College students, as well as many church groups, stay at the dormitory-style Martin Luther King Center run by Ebenezer Baptist Church. But Poss generally stays in churches and homes.
“Their infrastructure just isn’t there,” she said. “I was there once after a hurricane had destroyed a town’s water supply. A year later, they still didn’t have running water at the house where we stayed.”
Meanwhile, the country has been slowly opening to the outside world. The Discovery Channel commissioned an oceanographic ship to explore Cuban waters. The Pope visited in 1998, and former President Jimmy Carter in 2002. South Carolina Gov. Mark Sanford went when he was a congressman, and voiced support for taking another look at the embargo, said his press secretary Will Folks.
But Bush has said the embargo will remain until Cuba holds free elections, frees political prisoners and allows free opposition.
Furman student Donte Stewart, 19, finds that ironic.
“As American citizens, we have all these liberties, the freedom to go anywhere we want to go in the world,” he said. “Except Cuba.”
A flourishing Christianity
American Christians, in particular, are intrigued at the way Christianity has flourished in the communist nation.
Learning how and why is behind Greenville First Baptist’s upcoming trip, which, if allowed to go forward, will involve partnering and studying more than traditional evangelizing, said the Rev. Michelle McClendon, minister of Christian education.
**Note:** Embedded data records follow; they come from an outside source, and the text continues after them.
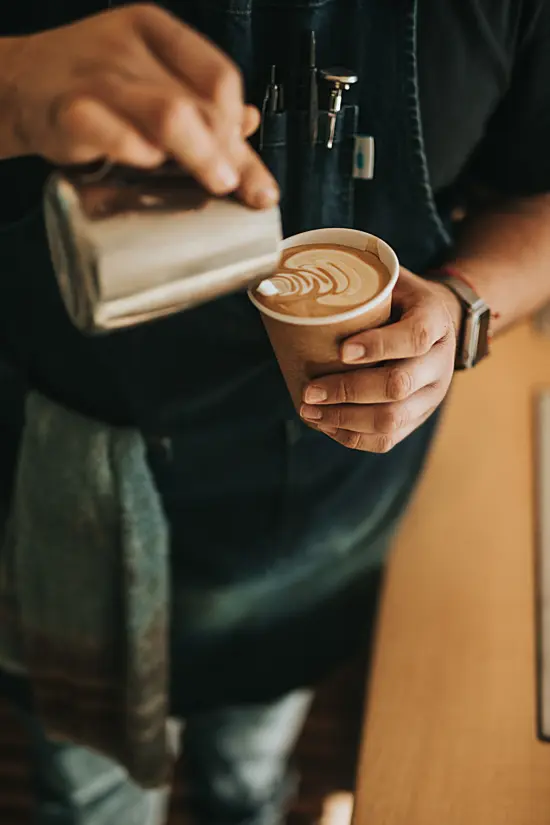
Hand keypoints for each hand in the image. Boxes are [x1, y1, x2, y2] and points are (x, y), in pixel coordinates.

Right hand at [2, 4, 277, 207]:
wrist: (17, 85)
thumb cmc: (91, 88)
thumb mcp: (149, 82)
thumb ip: (201, 107)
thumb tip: (251, 124)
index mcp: (156, 33)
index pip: (219, 76)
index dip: (237, 124)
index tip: (242, 161)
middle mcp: (128, 48)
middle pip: (201, 103)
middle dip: (226, 151)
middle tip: (232, 183)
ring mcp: (97, 78)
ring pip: (170, 116)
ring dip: (201, 156)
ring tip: (216, 183)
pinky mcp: (69, 113)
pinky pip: (116, 136)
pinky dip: (142, 156)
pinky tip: (150, 168)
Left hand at [300, 269, 461, 451]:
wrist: (434, 323)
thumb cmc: (397, 298)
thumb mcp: (389, 279)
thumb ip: (358, 282)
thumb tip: (297, 283)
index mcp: (435, 320)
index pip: (415, 337)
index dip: (378, 346)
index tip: (341, 350)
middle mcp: (440, 362)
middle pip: (398, 386)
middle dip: (347, 391)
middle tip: (309, 391)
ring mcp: (431, 395)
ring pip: (392, 420)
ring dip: (344, 420)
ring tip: (309, 411)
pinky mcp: (418, 418)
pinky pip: (388, 439)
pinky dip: (352, 437)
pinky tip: (325, 426)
“It’s a new way of looking at missions that is emerging in modern Baptist life,” she said.
Students, too, are generally on the receiving end of a life-transforming experience, said Dr. Ann Quattlebaum, Lilly Center coordinator. They visit Jewish synagogues that house medical clinics for entire communities, and tiny Baptist churches where parishioners stand outside open windows so their American guests can sit inside.
When the economy collapsed, Bost said, “the churches were actually a source of help for the government. They could take care of neighbors and poor people in ways the government could no longer do.”
Cubans “are not willing to let their neighbors suffer,” added Chandler. “I think they have suffered a lot from their government, and they’ve found solidarity in that.”
The new emphasis on tourism, say travelers, may be good for Cuba’s economy, but outsiders must be careful not to endanger Cubans. Photographer Drury told of looking at a native photographer’s work on the street, only to learn later that police had arrested him and confiscated his photos.
“We had to plead with police to tell them he wasn’t selling us anything,” Drury said.
Such disparities — or “tourist apartheid” — bothered Furman students.
“I was shocked when I found out our Cuban driver was not allowed to enter the hotels,” said Elaine Kelly, 21. “That left such a horrible taste in my mouth that I’ll never stay in one of those places.”
“There’s an economic apartheid on the island,” added native Schleifer. “People do not have access to the same things that tourists do, or that government officials do. There is a dark side that sometimes is not apparent.”
Still, Schleifer disagrees with the embargo because she thinks Castro has effectively wielded it as a tool to keep his people down. Many visitors return home in agreement.
“It’s not fulfilling its goal of breaking down communism,” said Kelly. “It’s just hurting the people by causing hunger and famine and lack of medicine.”
If, on the other hand, the embargo ends, sophomore Stewart fears Cuba may lose the uniqueness of its culture.
“I’m pretty sure the U.S. would go crazy like it does in every other country and there would be a McDonald’s and a Hyatt on every corner,” he said. “I wouldn’t want the U.S. to take advantage of Cuba and I wouldn’t want Cuba to fall into that commercialism.
“That’s the flip side of the embargo.”
The Associated Press contributed to this report.